All plugins deactivated due to error

Since November 29 I keep finding a few of my WordPress sites with all of their plugins disabled (except for one called “Manage WP – Worker”). Each time this happens, it seems that there’s an error at the top of the plugins page in WordPress that says:

The plugin 1 has been deactivated due to an error: Plugin file does not exist.

I’ve done some searches in Google to see if anyone else has experienced this, but so far I’ve only seen that people are showing a different error; one that actually contains a plugin name/php file instead of the number 1, like in my error.

When I find all plugins deactivated I can simply activate them again, and then it seems that the sites will be running fine for several days. Then the problem reoccurs.

What could cause this? Could it be orphaned tables in the WordPress database? I can, by the way, with nearly 100% certainty say that my site hasn’t been hacked; I’ve got an awesome security plugin called BulletProof Security Pro and also checked out my site with Sucuri’s free security/malware checker and no malware was found.

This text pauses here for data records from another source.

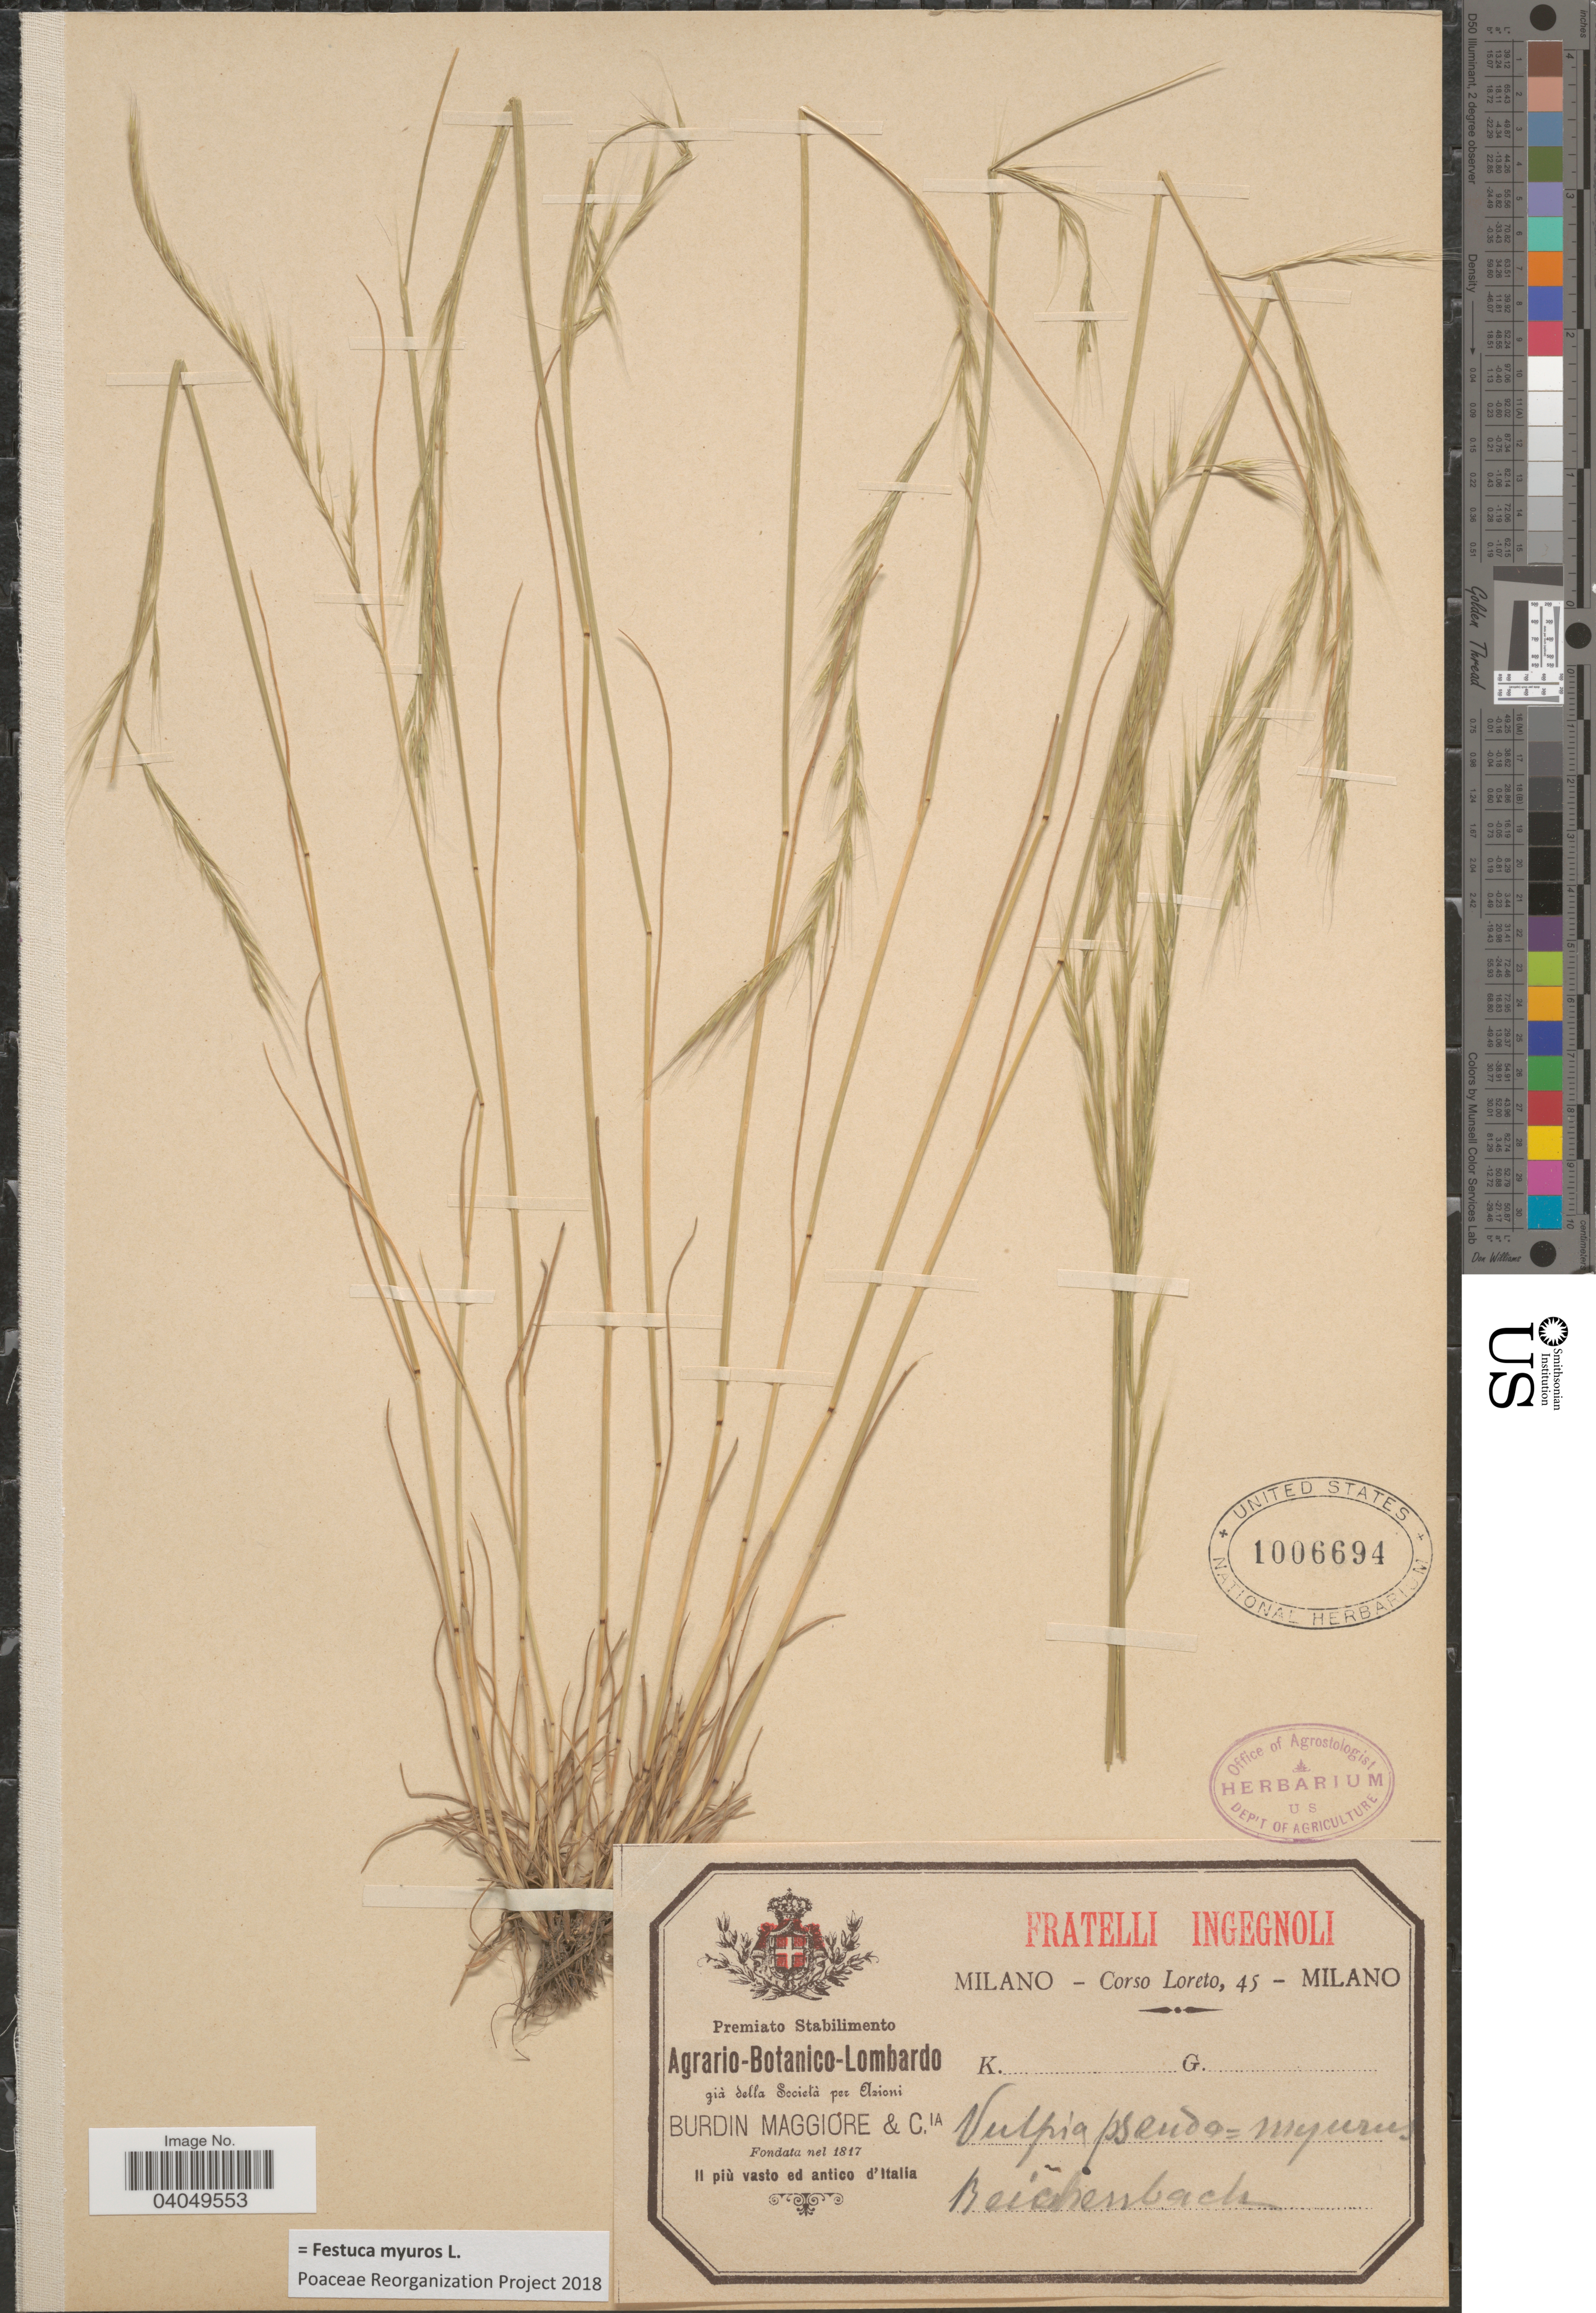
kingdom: Plantae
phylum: Tracheophyta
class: Liliopsida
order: Poales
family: Poaceae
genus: Festuca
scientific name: Festuca myuros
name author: L.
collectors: Loreto, C.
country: Italy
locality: Milano.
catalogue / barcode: US 1006694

I’ve contacted my hosting provider, the company that makes the “Manage WP – Worker” since theirs is the only one that ever stays activated, and also BulletProof Security Pro, but the responses I’ve gotten from each is that:
1) I or another webmaster is manually deactivating plugins
2) I or another webmaster are deactivating the plugins via the database somehow
3) There’s a hack

I can rule out each one of these three. So, I’m reaching out here to see if anyone has any ideas about what’s happening.

Thank you!

1 Answer
1

@Jutta, this is a hard question to answer. Many unknowns.
What you may do is to understand the error.
WordPress may have the error log.
Set define( 'WP_DEBUG_LOG', true ); in your config file, and then you need to check the results as per this article.

Note that this allows you to write to /wp-content/debug.log

A web server may have the error log.
Work with your Hosting support if WordPress error log cannot help.
This is not strictly WordPress item, so I will be a fish in there.

You can work on both these to understand your problem better.
Please update your question with more details once you find that.

You may even consider accepting my answer if you like it, or if you think it is helpful, because this is a general approach what to do. We may create additional questions for specific errors we may find on your web server.